Extract |
================================

Looking ahead, I wonder if someday we Catholics will not also be surprised to learn, perhaps in the pages of America, that the Lord’s Supper celebrated by many churches or ecclesial communities of the Reformation indeed has been a valid Eucharist all along, even though these churches have not had orders and lines of apostolic succession so far recognized by Rome.
If I recall correctly, before there were ordained priests and deacons in every Christian community, both the Acts of the Apostles and the Didache seem to have indicated that the eucharistic liturgy was presided over in some areas by traveling “prophets and teachers.” Could not our Protestant brothers and sisters be following some such early tradition?
Whatever the future holds for us in such discussions, thank you for keeping your readers abreast of current theological thought in such important matters. Good job.
As Father Jabusch points out, the presence of an ordained priest is not and has not been the reality in many parts of the third world and results in the loss of the eucharistic community. Now we are experiencing this in the first world as well. In our archdiocese, Cincinnati, for example, the faithful are being asked to dialogue on how to address the lessening number of priests in our parish communities. Many parishes will be without pastors in the very near future. Sunday eucharistic liturgies will not be a part of our tradition.
While the duty of the father of any family is to provide instruction and guidance, an even more important obligation is to provide food for the life of the family.
I fear that this basic need is not being addressed realistically enough in our church.
We have come a long way from those days, and maybe we should think about going back.
One morning, not long ago, as I was going to a weekday Mass at our parish (we are fortunate to still have it), no priest arrived. Apparently the appointed celebrant had overslept, and we all had to wait while someone called the rectory and while he prepared to come. While waiting, I was wondering why we needed him. I looked around the chapel and saw many others, lifelong faithful Catholics, totally dedicated to God and the church, who could represent us and lead us in prayer, who could share with us thoughts on the Scriptures, who could bring us together as a community.

================================

Source excerpt |
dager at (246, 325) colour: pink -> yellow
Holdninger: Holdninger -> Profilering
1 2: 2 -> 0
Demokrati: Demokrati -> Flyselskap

================================

Task set |
• 1. In the letters on the Eucharist, copy the stretch from "Whatever the future" through "of the family.".
• 2. According to the letters on the Eucharist, why did no priest arrive at the weekday Mass?

Outputs for the tasks |
• 1.
Whatever the future holds for us in such discussions, thank you for keeping your readers abreast of current theological thought in such important matters. Good job.
As Father Jabusch points out, the presence of an ordained priest is not and has not been the reality in many parts of the third world and results in the loss of the eucharistic community. Now we are experiencing this in the first world as well. In our archdiocese, Cincinnati, for example, the faithful are being asked to dialogue on how to address the lessening number of priests in our parish communities. Many parishes will be without pastors in the very near future. Sunday eucharistic liturgies will not be a part of our tradition.
While the duty of the father of any family is to provide instruction and guidance, an even more important obligation is to provide food for the life of the family.

• 2. The appointed celebrant had apparently overslept.